男はすっかり腰砕けになっていて、彼女の雰囲気に飲まれて最初の勢いを失っていた。
「ご遠慮なさらずに。これはあくまでわたくしの趣味のようなものですので。立ち話で交渉だなんて、品のないことでしょう?」
「……はは、そこまで分かってるのか。こりゃ参ったな」
男はくしゃくしゃと頭の裏側をかき回すと、ええいと覚悟を決めたらしい。
「まどろっこしいのは抜きだ。単刀直入に言おう。食糧、薬品、資源。なんでもいい。あんたらが譲れるってもんを俺に売ってくれないか? 対価は、情報だ」
「本当になんでも良いのですか? 例えば――いまお飲みいただいているお茶でも?」
堂々と、そしてわざとらしく。あくまでこの場の主導権を握っているのは自分なのだと主張するように、ヴェロニカはゆっくりと茶をすすった。

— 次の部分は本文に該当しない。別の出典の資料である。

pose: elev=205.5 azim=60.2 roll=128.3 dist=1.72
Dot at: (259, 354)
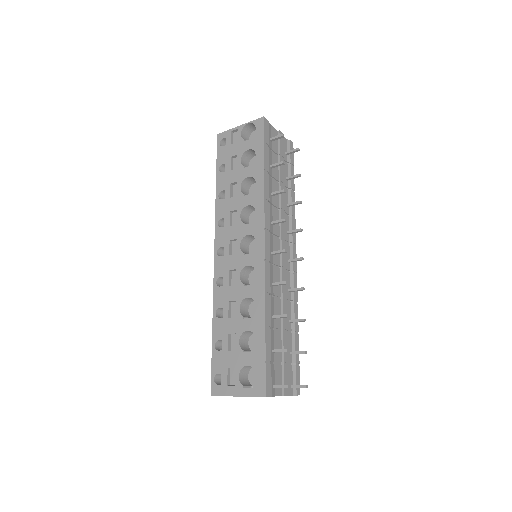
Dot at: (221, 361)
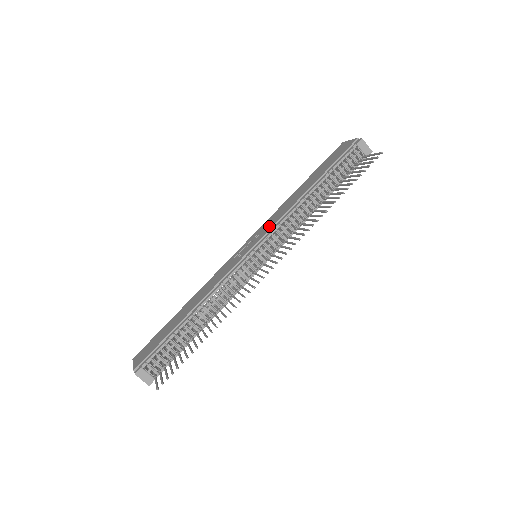
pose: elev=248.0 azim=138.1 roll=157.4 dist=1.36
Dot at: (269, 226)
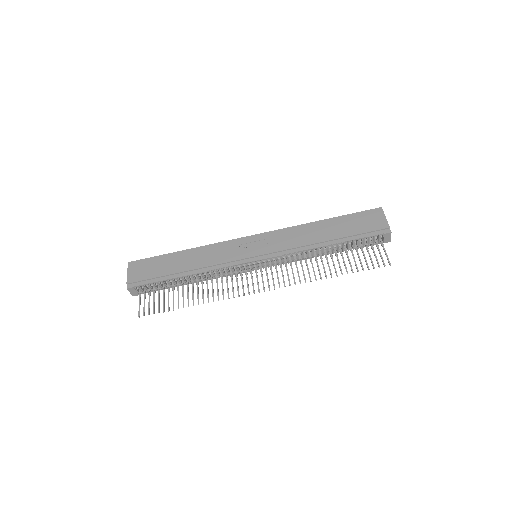
Dot at: (279, 245)
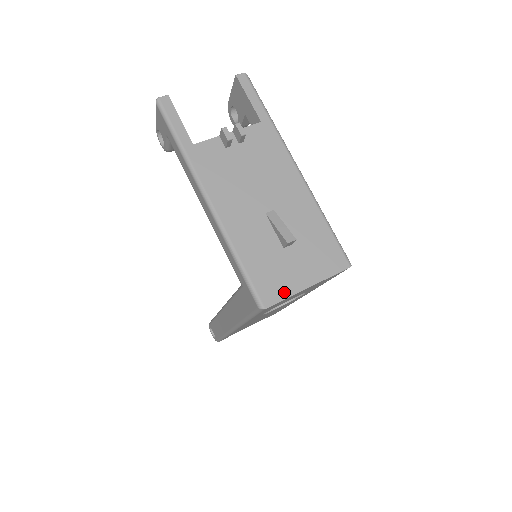
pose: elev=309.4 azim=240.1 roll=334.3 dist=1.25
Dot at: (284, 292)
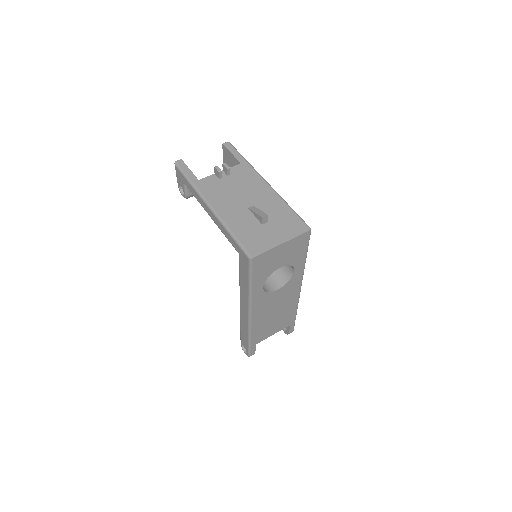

たったそれだけの所作なのに、男は完全に観念したらしい。
「あー、それはあんまり美味しくないな……ったく、やっぱクレイシアのお偉いさんともなると本当に食えないな? 分かったよ、はっきり言おう。薬だ。薬を分けてほしい」
「ふふふ、素直なのは良いことですよ。それに、わたくしがクレイシアの人間とは一言も言っておりませんが」
「バカ言いなさんな。こんだけのものを用意できて、その上交渉にも慣れているような人間が他にほいほい居てたまるか」
何とも見事な手際だと、アスターは感心しながらやり取りを聞いていた。
彼女は自分の手の内をほとんど見せることなく、男が本当に求めているものを口にさせてしまった。
こういう交渉の場では先に要求を口にした方の敗北である。アスターが先日の戦いで完敗したのも頷けるものだ。
「まあ良いでしょう。それでは、あなたが用意できるという対価。情報とは一体どういった内容のものなのですか? あいにくと、こちらはこちらでそれなりの情報網を持っているので並大抵のものではこのお茶の一杯にすら及びませんが?」
ヴェロニカは交渉をさらに有利に進めていこうと、今度は強気に脅しをかける。
だがしかし、男は意外にも不敵に笑うだけであった。
「ま、そりゃそうだろうよ。だがな、あんたがどんな情報網を持ってるかは知らないけどな、こういう場所に住んでる人間だからこそ知れる情報ってモノもあるもんさ。どうだ? 興味はないか?」
「なるほど……」
蛇の道は蛇、ということなのだろう。
この男の言い分にはヴェロニカも少し考えるものがあったようだ。
アスターからしてみれば、それでも彼女が知り得ない情報なんてそうそう無いように思えていた。実際問題、かなりの確率で彼が知っている情報はヴェロニカだって把握しているのだろう。
だからこそ――。
「いいでしょう」
それが十秒ほど悩んだ末に出した結論だった。
彼女にとって利があり、なおかつ本来決定権を持っているはずのアスターにとっても損はない。
ヴェロニカは全てを加味した上で、決断したのである。
「へへっ、あんたならそう言ってくれると思ってたぜ!」
交渉が成立したことを喜んだ男から、右手がすっと差し出しされた。
きっと彼にとって、その行動に深い意味はなかったのだろう。
けれど握手はある意味、互いが互いに対等であると認める行為だ。当然ヴェロニカがそんなものを受け入れるはずがなく、ことさら笑顔を強調するように微笑みかけて、はっきりと右手を拒絶した。
「あー、ははは」
おかげで男は苦笑いするしか無くなり、空っぽのカップを持ち上げることでなんとか右手の行方を誤魔化していた。